The combined effect targets two different abandonment reasons. Stellar reduces “I don’t know when it will arrive” abandonment. iCart reduces “I’m not getting enough value” abandonment by increasing the perceived deal quality through upsells and free shipping thresholds. Before adding either, run your store through our Product Page Grader to identify which friction points are costing you the most right now.
One word of caution: adding two apps means two sets of JavaScript on the page. Check your page speed after installing both. Neither app should add external API calls to the storefront rendering path, but the combined CSS and JS weight still matters for Core Web Vitals. If you notice a dip, audit your full app stack with our app stack audit guide.
Do not forget the product page itself
Delivery dates and cart drawers optimize what happens after the customer decides to buy. But what about the product page where they make that decision? If your variant images are wrong, your swatches are broken, or your gallery shows 30 photos when it should show 4, no amount of cart optimization will save you.
This is where variant image filtering matters. When a customer selects the blue variant, they should see only the blue photos. Not the entire gallery. Not the red photos mixed in. Tools like Rubik Variant Images handle this on the product page, and Rubik Combined Listings handles the collection page swatches that get customers to the right product page in the first place.

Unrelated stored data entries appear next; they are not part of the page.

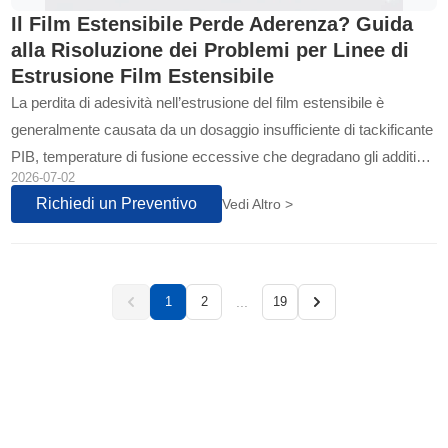
Il Film Estensibile Perde Aderenza? Guida
alla Risoluzione dei Problemi per Linee di
Estrusione Film Estensibile
La perdita di adesività nell’estrusione del film estensibile è
generalmente causata da un dosaggio insufficiente di tackificante
PIB, temperature di fusione eccessive che degradano gli additivi,
2026-07-02
raffreddamento instabile o trattamento corona non corretto...
Richiedi un Preventivo
Vedi Altro >
...
1
2
19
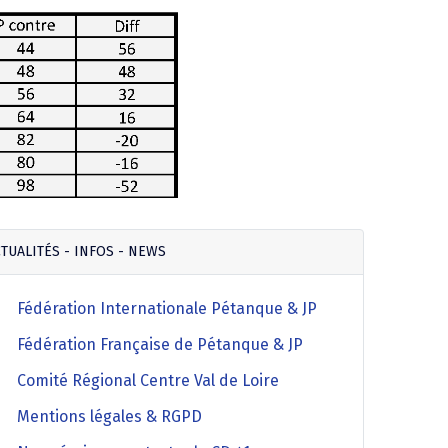
TUALITÉS - INFOS - NEWS
Fédération Internationale Pétanque & JP
Fédération Française de Pétanque & JP
Comité Régional Centre Val de Loire
Mentions légales & RGPD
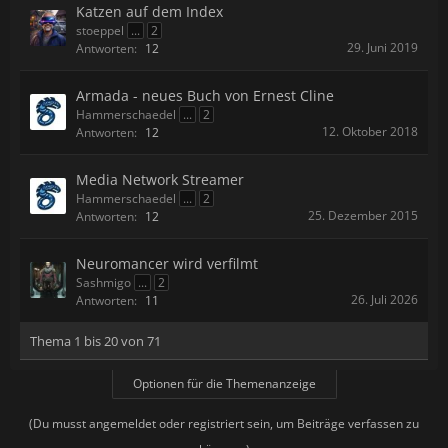
Katzen auf dem Index
stoeppel
...
2
29. Juni 2019
Antworten:
12
Armada - neues Buch von Ernest Cline
Hammerschaedel
...
2
12. Oktober 2018
Antworten:
12
Media Network Streamer
Hammerschaedel
...
2
25. Dezember 2015
Antworten:
12
Neuromancer wird verfilmt
Sashmigo
...
2
26. Juli 2026
Antworten:
11
Thema 1 bis 20 von 71
Optionen für die Themenanzeige
(Du musst angemeldet oder registriert sein, um Beiträge verfassen zu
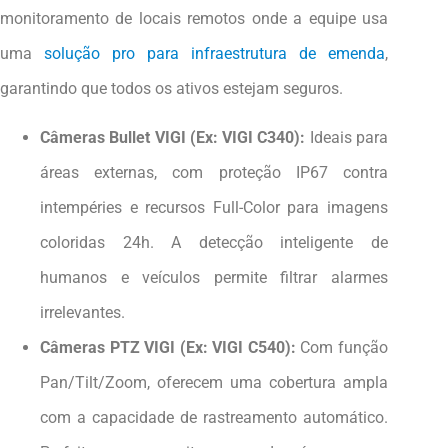
monitoramento de locais remotos onde a equipe usa
uma
solução pro para infraestrutura de emenda
,
garantindo que todos os ativos estejam seguros.
Câmeras Bullet VIGI (Ex: VIGI C340):
Ideais para
áreas externas, com proteção IP67 contra
intempéries e recursos Full-Color para imagens
coloridas 24h. A detecção inteligente de
humanos e veículos permite filtrar alarmes
irrelevantes.
Câmeras PTZ VIGI (Ex: VIGI C540):
Com função
Pan/Tilt/Zoom, oferecem uma cobertura ampla
com a capacidade de rastreamento automático.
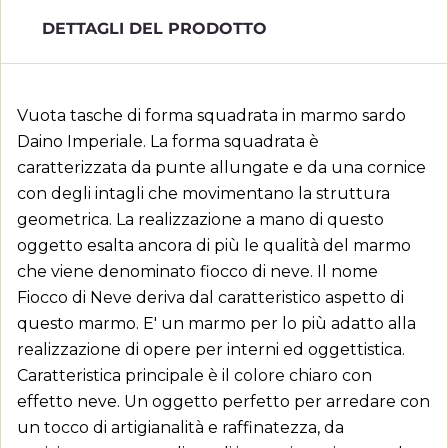
DETTAGLI DEL PRODOTTO
Vuota tasche di forma squadrata in marmo sardo
Daino Imperiale. La forma squadrata è
caratterizzata da punte allungate e da una cornice
con degli intagli che movimentano la struttura
geometrica. La realizzazione a mano di questo
oggetto esalta ancora di più le qualità del marmo
che viene denominato fiocco di neve. Il nome
Fiocco di Neve deriva dal caratteristico aspetto di
questo marmo. E' un marmo per lo più adatto alla
realizzazione di opere per interni ed oggettistica.
Caratteristica principale è il colore chiaro con
effetto neve. Un oggetto perfetto per arredare con
un tocco di artigianalità e raffinatezza, da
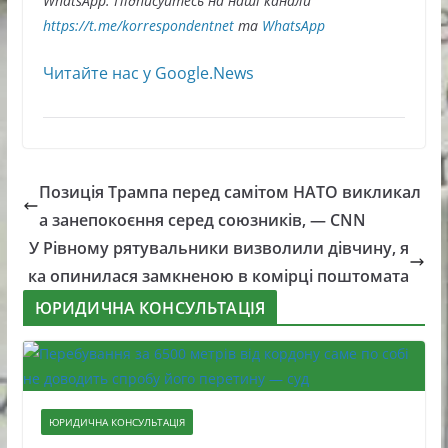
WhatsApp. Підписуйтесь на наші канали
https://t.me/korrespondentnet
та
WhatsApp
Читайте нас у Google.News
Позиція Трампа перед самітом НАТО викликал
а занепокоєння серед союзників, — CNN
У Рівному рятувальники визволили дівчину, я
ка опинилася замкненою в комірці поштомата
ЮРИДИЧНА КОНСУЛЬТАЦІЯ
ЮРИДИЧНА КОНСУЛЬТАЦІЯ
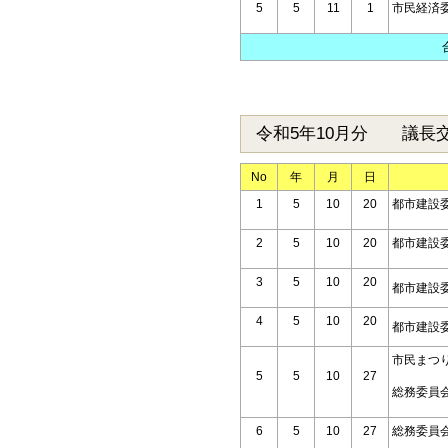
5
5
11
1
市民経済
令和5年10月分 議長
No
年
月
日
1
5
10
20
都市建設
2
5
10
20
都市建設
3
5
10
20
都市建設
4
5
10
20
都市建設
市民まつ
5
5
10
27
総務委員
6
5
10
27
総務委員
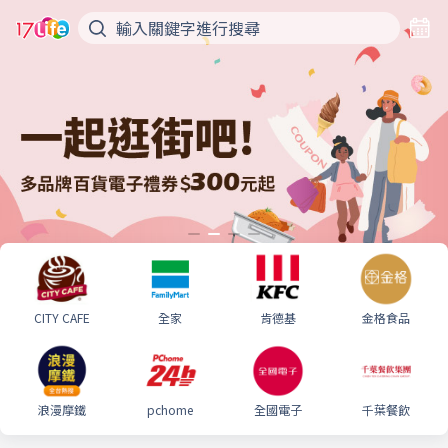
CITY CAFE
全家
肯德基
金格食品
浪漫摩鐵
pchome
全國電子
千葉餐飲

The conversion funnel is a chain: collection page (right product found) to product page (right variant shown) to cart (upsell and delivery date) to checkout. Weak links anywhere break the whole thing. Most stores optimize checkout and ignore everything before it. That is backwards. Fix the product page first, then optimize the cart.
For a broader look at product page optimization, our product page optimization checklist covers layout, speed, trust signals, and media.
FAQ
Do I need both a delivery date app and a smart cart app?
Not necessarily. If delivery scheduling is not core to your business, a smart cart app with a basic date picker widget might be enough. If you run food delivery or local pickup, get a dedicated delivery date app.
Will these apps slow down my store?
Any app that adds JavaScript to the storefront has some performance cost. Check your page speed before and after installation. Both Stellar and iCart are widely used and generally well-optimized, but your theme and other apps can create conflicts.
Can Stellar Delivery Date show on the checkout page?
Yes, but only for Shopify Plus stores. Non-Plus stores can show the date picker on product pages and the cart page.
Does iCart work with all Shopify themes?
ICart uses a slide-out drawer approach that works with most themes. However, heavily customized themes may need CSS adjustments for the drawer to display correctly.
What is the biggest cart optimization win for most stores?
The free shipping progress bar. It is the simplest feature and consistently drives the highest AOV increase because customers will add items to hit the threshold.
Related reading
- Shopify product page optimization checklist
- Shopify app stack audit guide
- Do color swatches increase sales?
- Shopify variant images FAQ
- Shopify Combined Listings explained
Start with the product page. Then fix the cart. Then add delivery dates if your business needs them. That order matters more than which specific apps you pick.